Sunday, September 8, 2024
Foreign Digest: Iraq and Syria, Nicaragua, Venezuela and France
Iraq and Syria:
United States and Iraq conducted a joint raid in Iraq last week against a cell of the Islamic State terrorist organization. U.S. and Syrian Democratic Forces, the main opposition militia that is backed by the U.S., captured in Syria an Islamic State leader who had led a raid on a prison that had freed other I.S. terrorists. The I.S. is an offshoot of al-Qaeda, the Sunni Islamist terrorist organization that was responsible for the deadliest acts of terrorism in world history, the September 11, 2001 Terrorist Attacks on America. The I.S. had seized large swaths of Iraq after the withdrawal of the U.S.-led international coalition that had overthrown the tyrannical terrorist-sponsoring Baathist regime of Saddam Hussein, and Syria, after the start of the ongoing rebellion against the Syrian Baathist tyrant, Bashar Assad. The U.S. has led another international coalition that has deprived the I.S. of its territory and continues to target the Islamist terrorists for destruction.
Nicaragua:
The United Nations High Commissioner for human rights reports a serious worsening of the human rights situation in Nicaragua since last year, citing particularly a growing number of reports of torture and rape of detainees. The Central American State is led by a Marxist Sandinista, Daniel Ortega who had been a dictator since seizing power in a revolution in 1979, was voted out of office after being pressured to allow free and fair elections in 1990, and was elected back into office as President in 2007 and then breaking his promise not to rule as a dictator again. United States last week was able to obtain the release of well over a hundred political prisoners who then arrived in Guatemala on their way to being resettled in America
Venezuela:
The Socialist dictatorship of Venezuela issued an arrest warrant for the opposition’s winning presidential candidate, Edmundo Gonzalez Urrutia, a conservative former diplomat who won the election in July in a landslide, but whose victory the regime refuses to recognize. Seven Latin American States denounced the warrant in a joint statement.

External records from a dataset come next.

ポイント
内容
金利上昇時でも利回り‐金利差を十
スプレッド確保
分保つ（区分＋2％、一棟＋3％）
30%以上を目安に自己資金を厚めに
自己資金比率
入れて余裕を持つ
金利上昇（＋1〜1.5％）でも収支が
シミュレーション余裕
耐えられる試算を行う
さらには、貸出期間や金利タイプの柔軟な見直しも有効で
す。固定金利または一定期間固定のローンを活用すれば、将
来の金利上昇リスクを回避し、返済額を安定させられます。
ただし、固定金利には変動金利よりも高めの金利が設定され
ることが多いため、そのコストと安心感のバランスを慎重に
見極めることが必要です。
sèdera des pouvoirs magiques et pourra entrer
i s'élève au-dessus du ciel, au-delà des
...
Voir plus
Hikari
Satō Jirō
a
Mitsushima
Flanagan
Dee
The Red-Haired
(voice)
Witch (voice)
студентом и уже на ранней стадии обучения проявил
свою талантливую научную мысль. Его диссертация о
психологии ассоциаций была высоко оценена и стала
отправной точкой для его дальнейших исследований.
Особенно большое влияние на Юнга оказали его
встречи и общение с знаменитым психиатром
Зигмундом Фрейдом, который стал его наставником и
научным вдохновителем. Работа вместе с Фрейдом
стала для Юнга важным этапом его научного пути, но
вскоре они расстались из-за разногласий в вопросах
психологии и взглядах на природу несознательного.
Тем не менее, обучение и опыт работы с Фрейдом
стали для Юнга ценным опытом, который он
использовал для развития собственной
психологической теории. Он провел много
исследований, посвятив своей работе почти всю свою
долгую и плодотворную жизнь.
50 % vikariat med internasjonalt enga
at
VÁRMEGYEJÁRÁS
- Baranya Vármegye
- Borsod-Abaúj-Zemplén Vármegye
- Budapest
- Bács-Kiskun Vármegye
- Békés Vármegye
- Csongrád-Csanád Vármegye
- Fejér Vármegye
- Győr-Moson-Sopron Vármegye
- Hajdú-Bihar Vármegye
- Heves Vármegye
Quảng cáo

The Secretary General of the Organization of American States, also denounced and appealed to the intervention of the International Criminal Court for crimes against humanity. The Colombian Parliament approved a motion unanimously to refer the Socialist dictator to the ICC. Uruguay announced that it will file a complaint this week and Argentina asked the ICC for arrest warrants for the Socialist dictator and other key regime leaders. With the threats and persecution, Gonzalez sought asylum in the Spanish Embassy and was granted safe conduct to Spain, where he will continue to increase international pressure against the Socialist regime. The Venezuelan dictator meanwhile moved the observation of Christmas to October 1. The Catholic bishops of Venezuela objected to the move and condemned the state repression and persecution in general, especially the detention of political prisoners, including minors, without due process, and the repression of the opposition. The Center for the Opening and Development of Latin America issued a devastating report on the violations of liberty and representative government. The United States had mediated an agreement between the regime and the opposition for free and fair elections, in exchange for the lifting of sanctions, but with the Socialist dictatorship’s gross violations of free and fair elections, according to international observers, the U.S. has begun to reimpose sanctions and is recognizing Gonzalez as the President-elect of the South American State.
France:
The President of France asked a conservative former Member of Parliament and European Union negotiator late last week to serve as Prime Minister and form a government. In the French parliamentary elections two months ago, the anti-migrant far right and the left made gains of votes and seats at the expense of the ruling centrist coalition formed by the President, who has two more years in his term. But the centrists and the center-right won enough seats to keep the not only the nationalist far right, but the far left, which was part of the leftist bloc that won the most seats, from gaining a majority and being able to govern on their own. The Head of State is a powerful figure in the Fifth French Republic and governs through his premier. France is a great power ally of the United States as a member of the North Atlantic Treaty Organization.